JOB ITEM >> Write out the data exactly, please, and omit the pictures.

☆ ☆ ☆ ☆ ☆ ☆ ☆

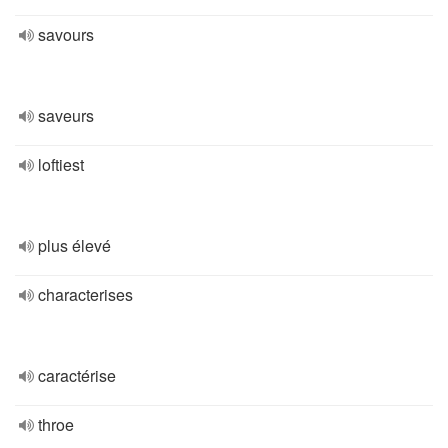
savours
saveurs
loftiest
plus élevé
characterises
caractérise
throe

☆ ☆ ☆ ☆ ☆ ☆ ☆

EXERCISE SOLUTION >>
savours
saveurs
loftiest
plus élevé
characterises
caractérise
throe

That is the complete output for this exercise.